A Administração Nacional de Energia do Paraguai (ANDE) destacou que essa condenação de dois anos contra duas pessoas abriria um precedente contra o roubo de energia, punindo não apenas aqueles que o cometem, mas também aqueles que o facilitam, a fim de proteger o sistema elétrico nacional.
Paraguai condena dois mineradores de bitcoin a penas de prisão por roubo de energia em grande escala

Pontos principais
- A ANDE venceu, em 19 de junho, um processo contra dois mineradores de bitcoin, reforçando sua postura contra o roubo ilegal.

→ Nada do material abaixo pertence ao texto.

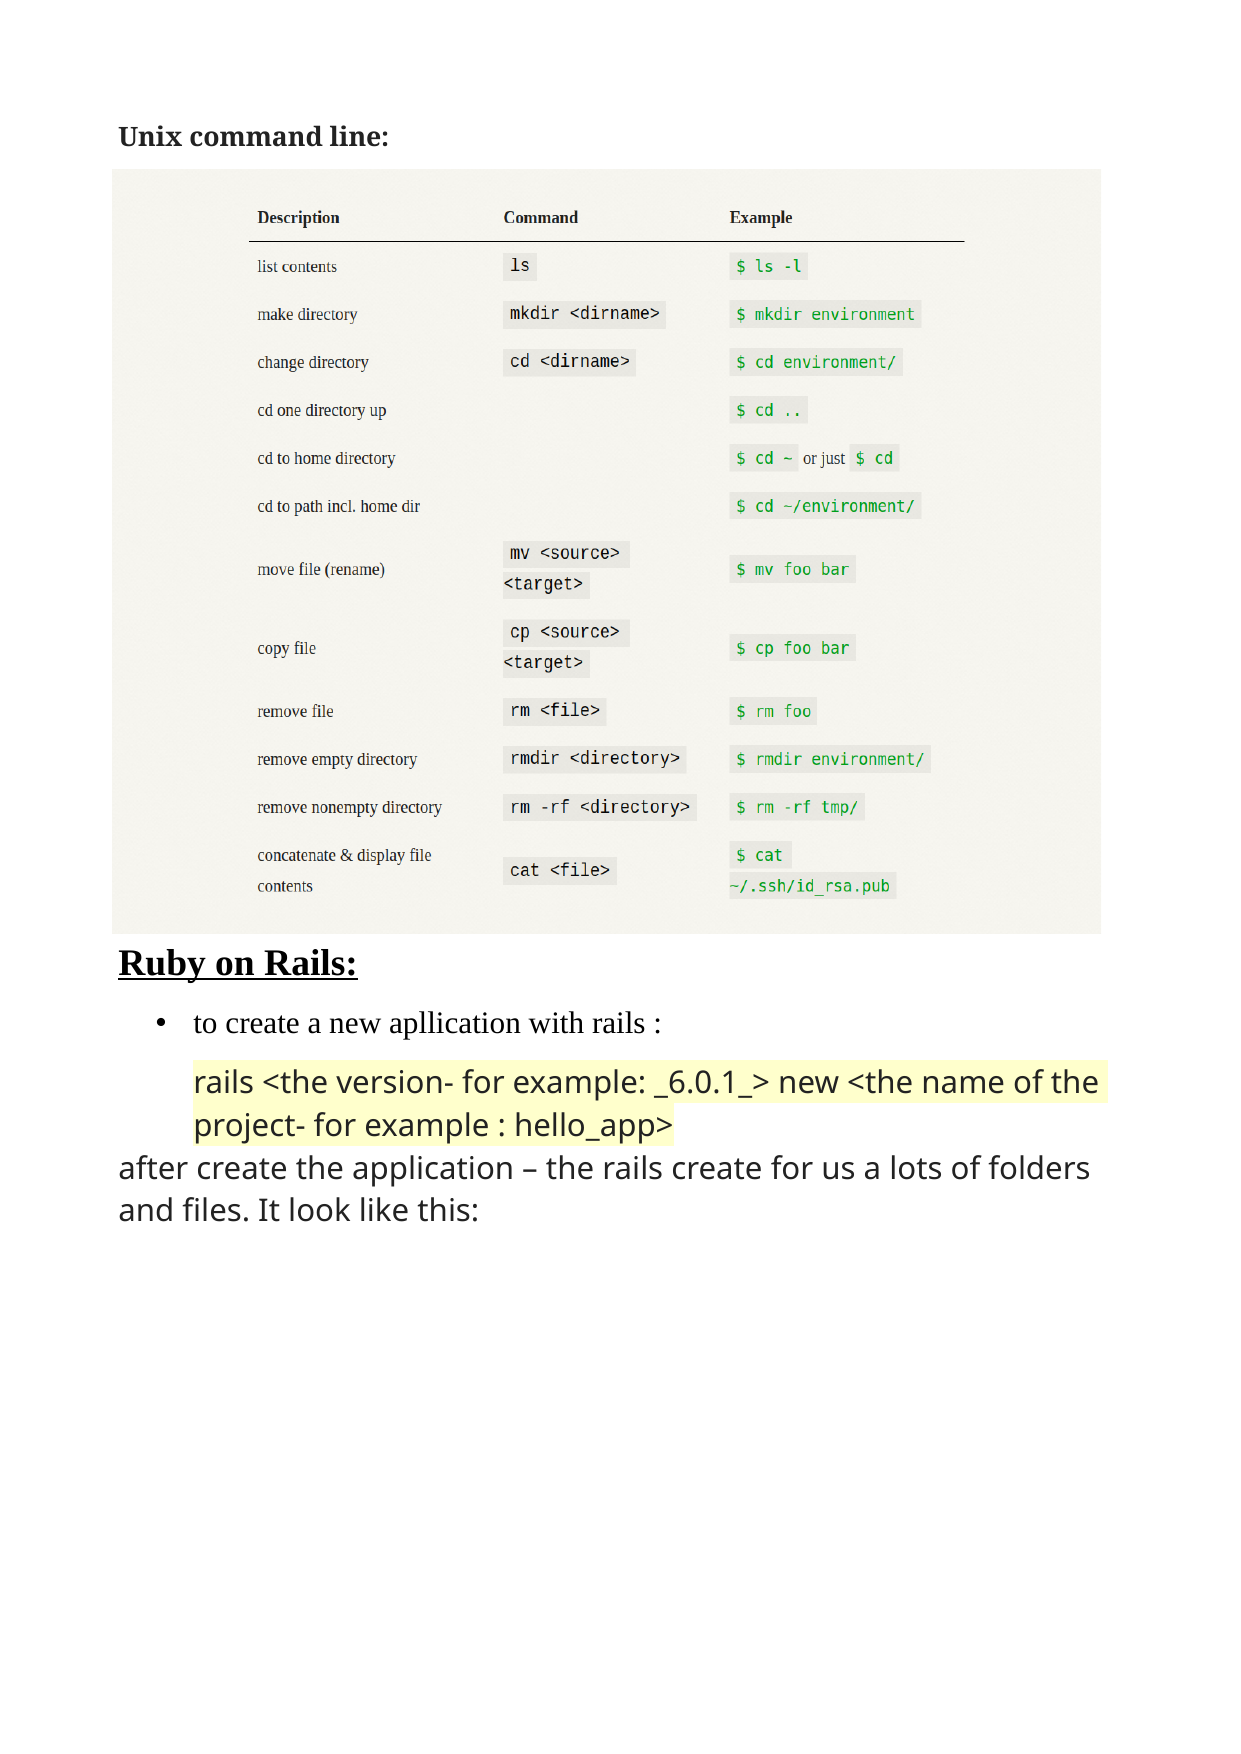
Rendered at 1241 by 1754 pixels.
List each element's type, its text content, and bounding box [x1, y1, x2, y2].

picture [336, 169, 1102, 934]
text Unix command line: [118, 118, 1122, 154]
list rails <the version- for example: _6.0.1_> new <the name of the project- for example : hello_app> [156, 1060, 1122, 1146]
list to create a new apllication with rails : [156, 1004, 1122, 1041]
text after create the application – the rails create for us a lots of folders and files. It look like this: [118, 1146, 1122, 1231]
text Ruby on Rails: [118, 174, 1122, 983]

- O tribunal suspendeu a pena de prisão de dois anos, estabelecendo um precedente jurídico para os proprietários de imóveis.

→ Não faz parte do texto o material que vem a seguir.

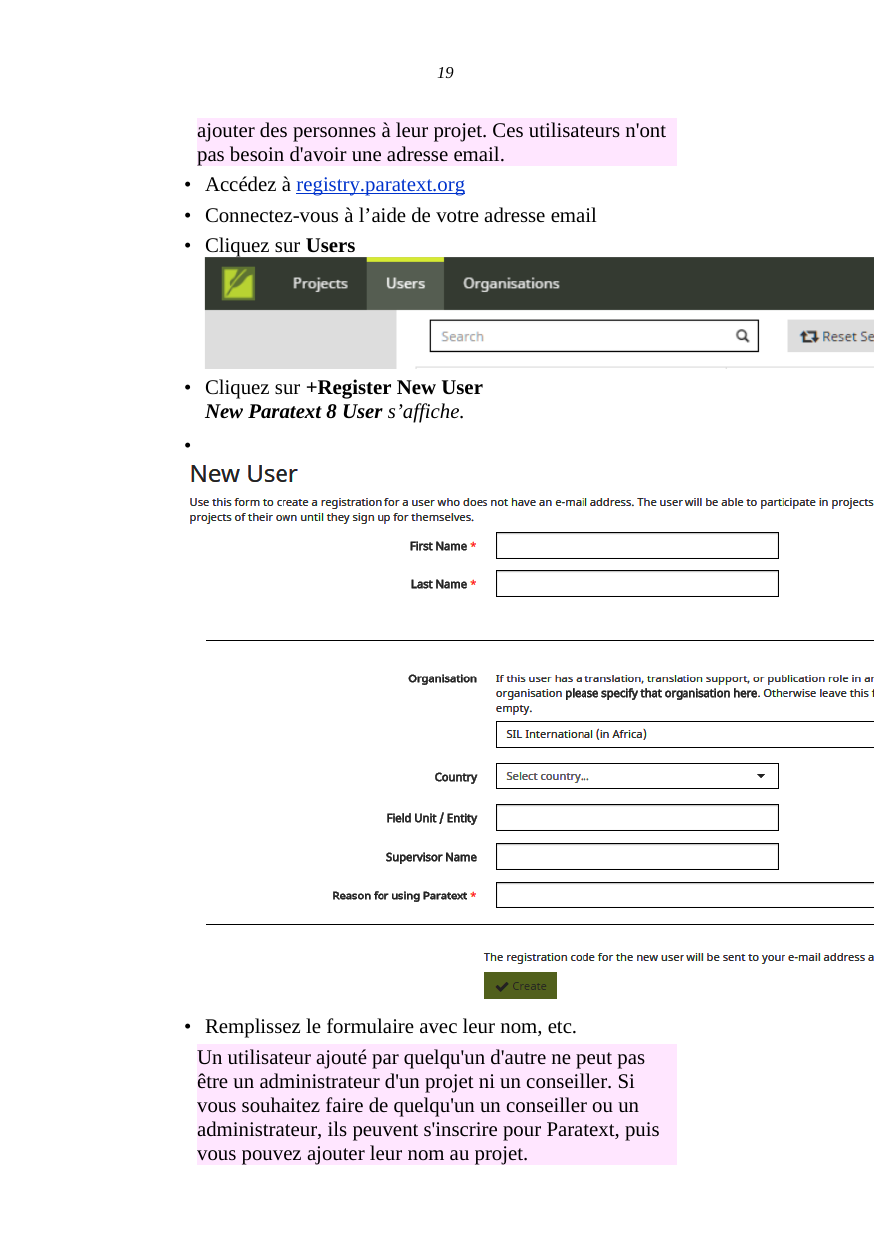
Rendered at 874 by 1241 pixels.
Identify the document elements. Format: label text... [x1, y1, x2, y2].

text ajouter des personnes à leur projet. Ces utilisateurs n'ont pas besoin d'avoir une adresse email. [197, 118, 677, 166]
picture [204, 257, 874, 369]
text Un utilisateur ajouté par quelqu'un d'autre ne peut pas être un administrateur d'un projet ni un conseiller. Si vous souhaitez faire de quelqu'un un conseiller ou un administrateur, ils peuvent s'inscrire pour Paratext, puis vous pouvez ajouter leur nom au projet. [197, 1044, 677, 1165]
list Accédez à registry.paratext.org [184, 172, 815, 196]
picture [183, 458, 874, 1008]
list Cliquez sur Users [184, 233, 815, 257]
list New Paratext 8 User s’affiche. [184, 399, 815, 423]
list Cliquez sur +Register New User [184, 375, 815, 399]
list Connectez-vous à l’aide de votre adresse email [184, 203, 815, 227]
list Remplissez le formulaire avec leur nom, etc. [184, 1014, 815, 1038]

- Após um caso de 2024 que custou US$ 1,5 milhão, a ANDE ampliará os controles para coibir redes de mineração ilegais.
Tribunal paraguaio condena mineradores de bitcoin por roubo de energia
O sistema judiciário paraguaio decidiu contra dois indivíduos que supostamente usaram energia roubada para minerar bitcoin, contornando o sistema de medição e conectando a rede elétrica diretamente à sua propriedade.
Em 19 de junho, a Administração Nacional de Energia do Paraguai (ANDE) anunciou que obteve uma decisão favorável em um processo judicial contra dois mineradores, depois que um tribunal paraguaio considerou Cristian Daniel Jara Villalba e Ramon Martinez Morinigo culpados por roubo de energia, condenando-os a dois anos de prisão.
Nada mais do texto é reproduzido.